Culture.

Lire : Minczeles, « Histoire générale du Bund, un mouvement révolutionnaire juif »




Les Éditions de l’Échappée publient une réédition du livre d’Henri Minczeles sur l’histoire du Bund, paru en 1995 et qui reste une référence incontournable en langue française. Il est à saluer un vrai travail éditorial qui restitue par l’ajout de documents photographiques et de notes revues, un remarquable travail à la hauteur de l’importance de l’ouvrage.

Si l’ensemble de l’ouvrage nous replonge dans près de cinquante ans d’une expérience politique encore relativement méconnue, les deux premières parties, traitant de la période antérieure à la création du Bund et de ses premières années d’existence sont particulièrement intéressantes en ce qu’elles résonnent comme particulièrement contemporaines.
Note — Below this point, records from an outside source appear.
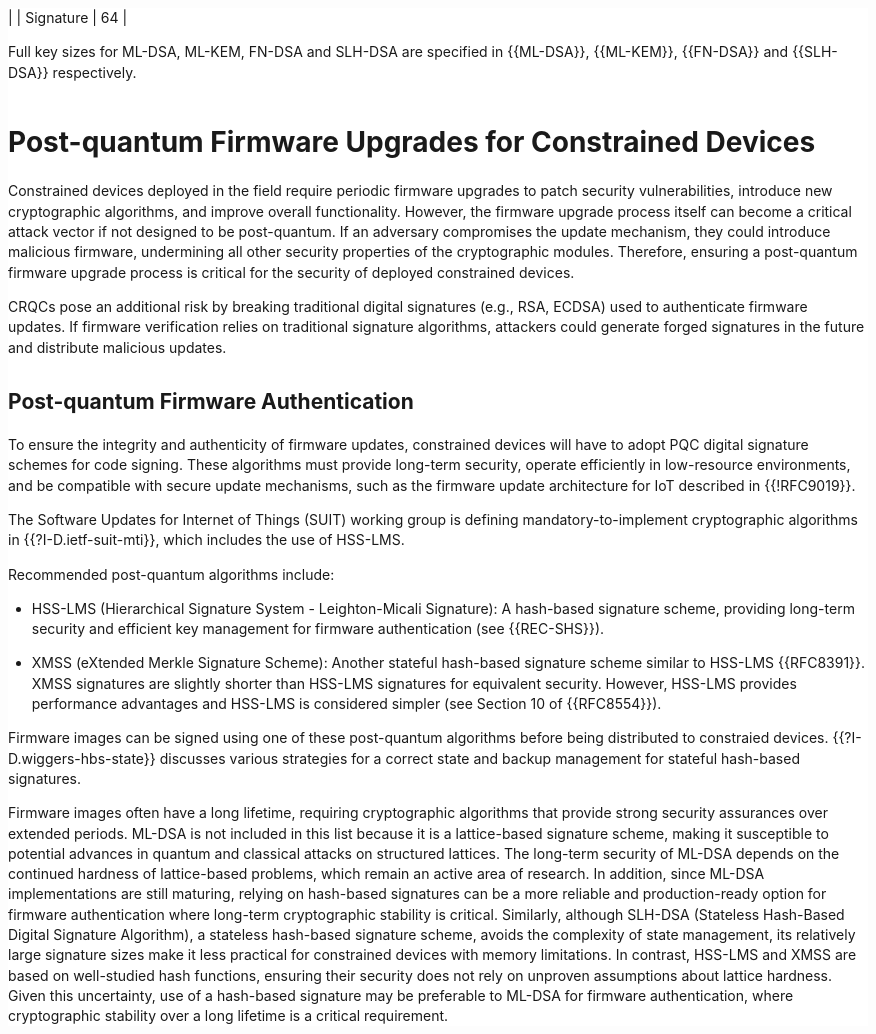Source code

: |                    | Signature        | 64               |

Full key sizes for ML-DSA, ML-KEM, FN-DSA and SLH-DSA are specified in {{ML-DSA}}, {{ML-KEM}}, {{FN-DSA}}
and {{SLH-DSA}} respectively.

# Post-quantum Firmware Upgrades for Constrained Devices

Constrained devices deployed in the field require periodic firmware upgrades to patch
security vulnerabilities, introduce new cryptographic algorithms, and improve overall
functionality. However, the firmware upgrade process itself can become a critical attack
vector if not designed to be post-quantum. If an adversary compromises the update
mechanism, they could introduce malicious firmware, undermining all other security
properties of the cryptographic modules. Therefore, ensuring a post-quantum firmware
upgrade process is critical for the security of deployed constrained devices.

CRQCs pose an additional risk by breaking traditional digital signatures (e.g., RSA,
ECDSA) used to authenticate firmware updates. If firmware verification relies on
traditional signature algorithms, attackers could generate forged signatures in the future
and distribute malicious updates.

## Post-quantum Firmware Authentication

To ensure the integrity and authenticity of firmware updates, constrained devices will
have to adopt PQC digital signature schemes for code signing. These algorithms must provide
long-term security, operate efficiently in low-resource environments, and be compatible with
secure update mechanisms, such as the firmware update architecture for IoT
described in {{!RFC9019}}.

The Software Updates for Internet of Things (SUIT) working group is defining mandatory-to-implement cryptographic algorithms in {{?I-D.ietf-suit-mti}}, which includes the use of HSS-LMS.

Recommended post-quantum algorithms include:

* HSS-LMS (Hierarchical Signature System - Leighton-Micali Signature): A hash-based signature scheme, providing
  long-term security and efficient key management for firmware authentication (see {{REC-SHS}}).

* XMSS (eXtended Merkle Signature Scheme): Another stateful hash-based signature scheme similar to HSS-LMS
  {{RFC8391}}. XMSS signatures are slightly shorter than HSS-LMS signatures for equivalent security. However, HSS-LMS provides performance advantages and HSS-LMS is considered
  simpler (see Section 10 of {{RFC8554}}).

Firmware images can be signed using one of these post-quantum algorithms before being
distributed to constraied devices. {{?I-D.wiggers-hbs-state}} discusses various strategies
for a correct state and backup management for stateful hash-based signatures.

Firmware images often have a long lifetime, requiring cryptographic algorithms that
provide strong security assurances over extended periods. ML-DSA is not included in this
list because it is a lattice-based signature scheme, making it susceptible to potential
advances in quantum and classical attacks on structured lattices. The long-term security
of ML-DSA depends on the continued hardness of lattice-based problems, which remain an
active area of research. In addition, since ML-DSA implementations are still maturing,
relying on hash-based signatures can be a more reliable and production-ready option
for firmware authentication where long-term cryptographic stability is critical.
Similarly, although SLH-DSA (Stateless Hash-Based Digital Signature Algorithm),
a stateless hash-based signature scheme, avoids the complexity of state management, its
relatively large signature sizes make it less practical for constrained devices with memory
limitations. In contrast, HSS-LMS and XMSS are based on well-studied
hash functions, ensuring their security does not rely on unproven assumptions about
lattice hardness. Given this uncertainty, use of a hash-based signature
may be preferable to ML-DSA for firmware authentication, where cryptographic stability
over a long lifetime is a critical requirement.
Les questions des oppressions spécifiques, des appartenances identitaires multiples et croisées, de leur place dans la lutte des classes, ne sont pas apparues il y a quelques années, du fait des théories intersectionnelles, mais elles traversent ce mouvement socialiste depuis l’origine.

Créé dans la clandestinité en 1897, Der Algemayner Yiddisher arbeiter-Bund in Russland un Poyln, l’Union générale des ouvriers juifs de Russie et de Pologne, le Bund en abrégé, est le premier parti juif, socialiste, marxiste et laïque. La ligne d’action est résumée par Arkadi Kremer, l’un des déléguées du congrès constitutif du Bund : « Une Union générale de toutes les organisations socialistes se fixera pour but non seulement la lutte pour les revendications russes en général, mais aussi pour défendre les intérêts spécifiques des travailleurs juifs, et avant tout le combat contre toutes les lois discriminatoires. Car les ouvriers juifs sont opprimés à la fois en tant que travailleurs et en tant que Juifs. »

Après un peu plus de vingt ans d’activisme socialiste juif, le Bund constitue un tournant organisationnel. Il se situe principalement dans la Zone de Résidence –région d’environ un million de kilomètres carrés s’étendant de la mer Baltique à la mer Noire dans laquelle les populations juives sont assignées à résidence depuis 1791. Il opte pour l’adhésion progressive au marxisme et pour la nécessité de militer dans la langue de ces populations juives, le Yiddish.

La question nationale fut au cœur des travaux des troisième et quatrième congrès où des points de vue contradictoires s’opposèrent. Des congressistes mirent en avant le risque que la question nationale détourne finalement « l’attention du prolétariat juif de ses intérêts de classe » et devienne « un obstacle à la solidarité agissante des masses ».

Une position médiane, autonome, fut adoptée, opposée tout à la fois au nationalisme (« un sentiment national exacerbé risquant d’obscurcir la conscience de classe du prolétariat Juif et de le conduire au chauvinisme ») et à l’assimilation (« Comment les ouvriers Juifs peuvent-ils exprimer leur conscience de classe sinon dans leur langue maternelle  ? »).

Finalement la question du sionisme, fut-il de gauche, souda les bundistes qui dans leur très grande majorité le rejeta en bloc. La déclaration émanant du quatrième congrès est sans appel, considérant : « le sionisme comme une réaction de la classe bourgeoise contre l’antisémitisme et la situation anormale du peuple juif. Le sionisme politique érigeant pour but la création d’un territoire pour le peuple juif ne peut prétendre résoudre la question juive […] ni satisfaire le peuple dans son ensemble. Que ce soit dans les organisations économiques (caisses) ou politiques (sections bundistes) il ne faut pas admettre les sionistes. »

L’ouvrage, bien que dense, nous entraîne dans l’histoire d’un mouvement socialiste original ayant développé une identité juive promouvant la langue Yiddish comme langue de l’émancipation du prolétariat juif et dans le même temps, étant extrêmement cosmopolite et internationaliste.

Une voie socialiste originale qui prit part aux grands évènements révolutionnaires et de résistance au fascisme de la première moitié du vingtième siècle.

David (UCL Chambéry)

  • Henri Minczeles, Histoire générale du Bund. Un mouvement révolutionnaire juif, éditions l’Échappée, 2022, 22 euros.